Recuerdo haber jugado en ese jardín muchas veces durante mi niñez. Me gustaba imaginar que además de conducir a la tierra de Oz, el caminito rosa era también un portal al mundo de Alicia en el país de las maravillas. De hecho, era el camino a un montón de universos mágicos. Todos los días, después de hacer mis tareas, me iba a jugar al jardín y cruzaba el camino para viajar a donde me diera la gana. Pasaba horas ahí. Hasta que daban las cinco o seis de la tarde. A esa hora, mi abuelo salía de la casa a encender el farol. Eso significaba una sola cosa. Pronto empezaría a oscurecer y cuando oscurecía aparecían las sombras y los monstruos, por lo que había que emprender el regreso a casa cuanto antes.

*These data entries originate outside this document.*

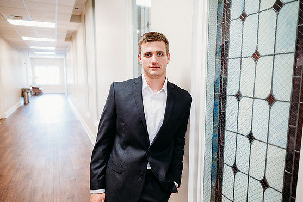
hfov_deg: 71.5
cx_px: 152
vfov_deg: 51.3
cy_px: 103
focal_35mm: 25
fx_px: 210
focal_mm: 24
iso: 640
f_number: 2.5
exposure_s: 1/160
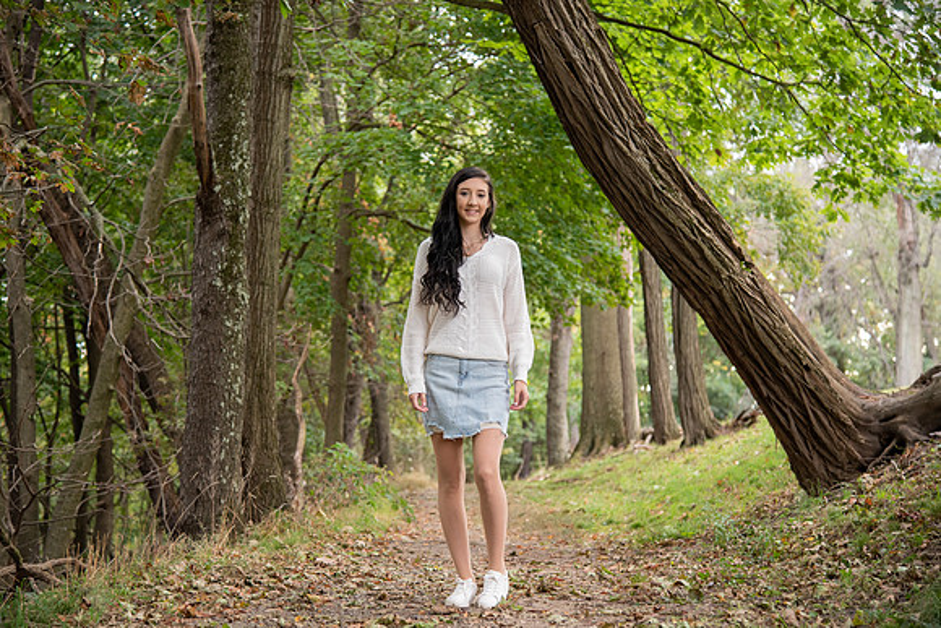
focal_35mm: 73
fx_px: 1915
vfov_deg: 18.6
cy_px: 306
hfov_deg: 27.6
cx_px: 458
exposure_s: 1/200
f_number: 4
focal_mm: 70
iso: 800
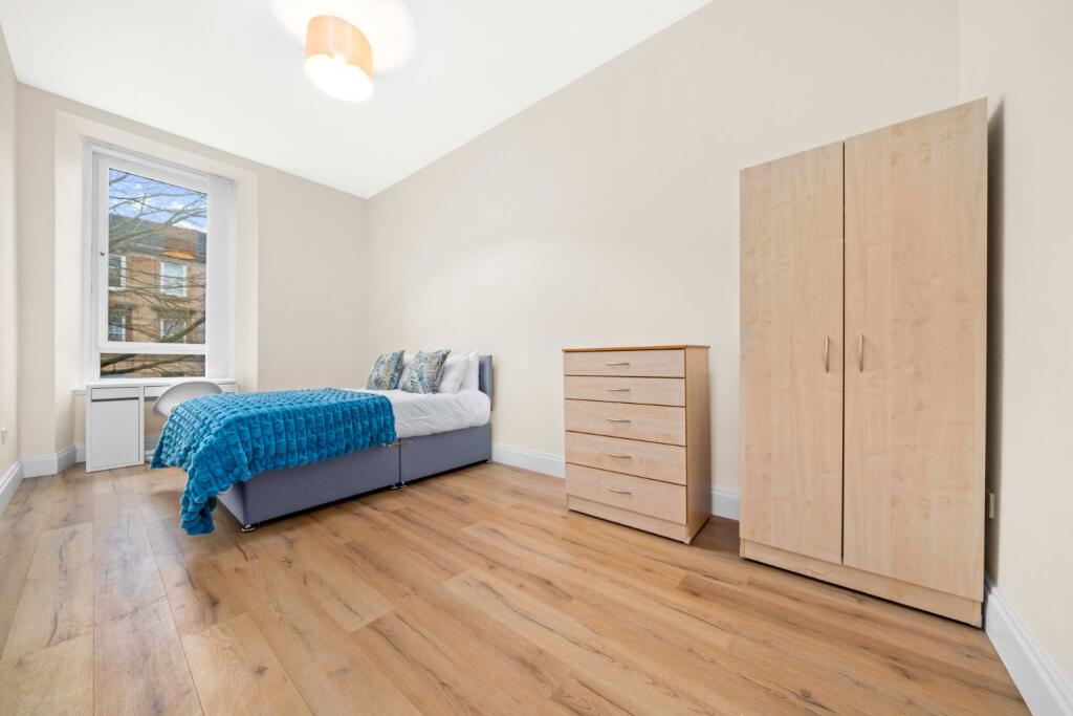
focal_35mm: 12
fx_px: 358
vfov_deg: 90.0
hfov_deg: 112.6
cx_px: 536
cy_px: 358
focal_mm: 12
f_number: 22
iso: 800
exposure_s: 8
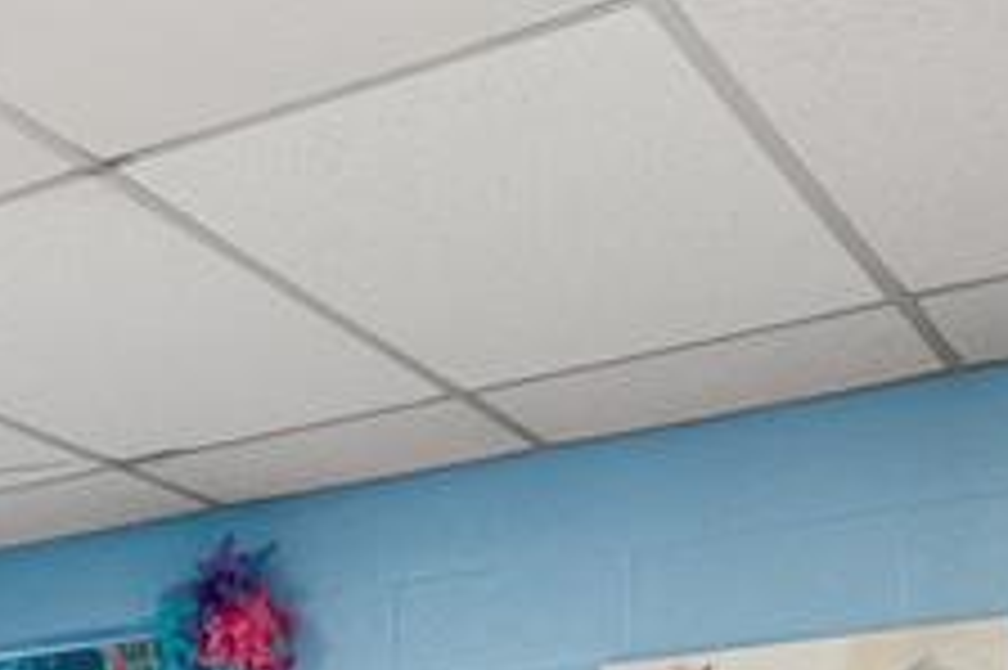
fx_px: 2042
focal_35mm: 73
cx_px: -522
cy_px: 1097
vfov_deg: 16.4
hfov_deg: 22.5
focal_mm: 16
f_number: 4
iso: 6400
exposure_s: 1/125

No recuerdo en qué punto de mi vida fue que dejé de visitar el jardín. Para cuando me di cuenta, el zacate y el camino rosa ya habían desaparecido y se habían transformado en un piso de cemento que servía para estacionar el coche de mi abuelo.

Cuando pienso en ello siento tristeza por mis hijos, por mi hija, porque no tuvieron la oportunidad de cruzar por el camino rosado y conocer los mundos mágicos que yo visité. Ellos viajan ahora a otros mundos, menos aburridos según sus palabras. Viajan en cuestión de segundos a través del Internet, sin siquiera salir de casa. Les observo viajar por la Red a miles de universos y veo su sonrisa, pero no veo ese brillo de alegría que sé había en mis ojos cuando estaba en el jardín.

También es posible que esté equivocada y mis hijos sientan la misma alegría que yo sentía en aquellos días, aunque de modo diferente. Tal vez es sólo que yo ya no soy una niña y he perdido la capacidad de asombro ante las cosas.

Lo bueno es que siempre he sido un poco rebelde. Los días se me pasan en un abrir y cerrar de ojos entre el trabajo, las labores domésticas y el tiempo que se nos viene encima. Pero a veces, por las noches, me escapo entre sueños al caminito rosa en el jardín de mis abuelos, lo cruzo de nuevo como en mi infancia y visito aquellos universos mágicos que tanto amé cuando era niña, claro, hasta que el farol de mi abuelo se enciende. Entonces emprendo el regreso a casa. No sea que los monstruos también sean un poco rebeldes. Y les de por perseguirme incluso en los sueños.